ANKARA (Reuters/Middle East Eye) –
President Recep Tayyip Erdogan says Turkey can open a new page with Egypt and Syria following the presidential and parliamentary elections next year.
Erdogan said there was no eternal antagonism in politics and that Ankara could renew ties with these countries when the time is appropriate.
“We may reevaluate the relations with the countries we have problems with,” he told the reporters who accompanied him to Indonesia for the G20 summit earlier this week.
“We can reset the relations with them after the June elections.”
Domestic pressure is growing on Ankara to warm relations with Damascus.
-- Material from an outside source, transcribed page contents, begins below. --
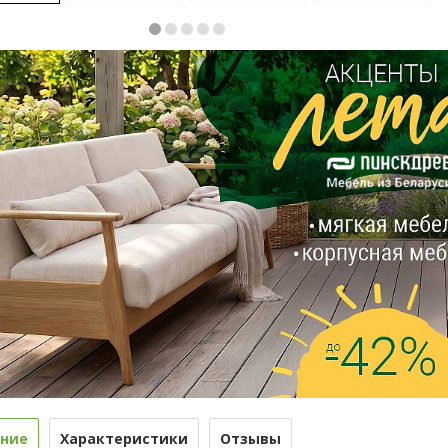
ние
Характеристики
Отзывы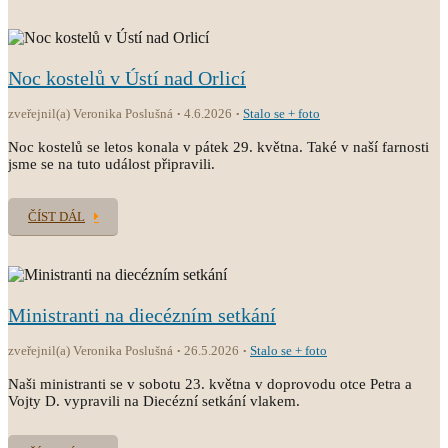
Noc kostelů v Ústí nad Orlicí
zveřejnil(a) Veronika Poslušná
4.6.2026
Stalo se + foto
Noc kostelů se letos konala v pátek 29. května. Také v naší farnosti
jsme se na tuto událost připravili.
ČÍST DÁL
Ministranti na diecézním setkání
zveřejnil(a) Veronika Poslušná
26.5.2026
Stalo se + foto
Naši ministranti se v sobotu 23. května v doprovodu otce Petra a
Vojty D. vypravili na Diecézní setkání vlakem.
The Turkish opposition’s calls for reconciliation between Turkey and Syria are increasing, as the public grows more and more hostile to the nearly four million Syrian refugees in the country.
Meanwhile, Ankara and Cairo have been seeking to mend relations that were fractured after Turkey refused to recognize Abdel Fattah el-Sisi as Egypt’s legitimate leader following a 2013 military coup that ousted his predecessor Mohamed Morsi, the country’s first democratically elected president.
Erdogan, however, still refuses to meet Sisi, which is a primary condition for Cairo to repair relations.
The Turkish leader also said on Thursday that Ankara could extend its role in the Ukraine-Russia grain deal, and satisfy Moscow’s request to send shipments to countries in need.
He said Turkey could process Russian grain into flour and export it to countries that are suffering from food crises, especially in Africa.
Erdogan also said he expects issues around Turkey’s purchase of U.S. F-16 jets to be resolved soon, following a meeting with U.S. President Joe Biden on the sidelines of a G20 summit.
He said Biden had told him the issue was “in his hands,” a readout of his comments on the plane showed.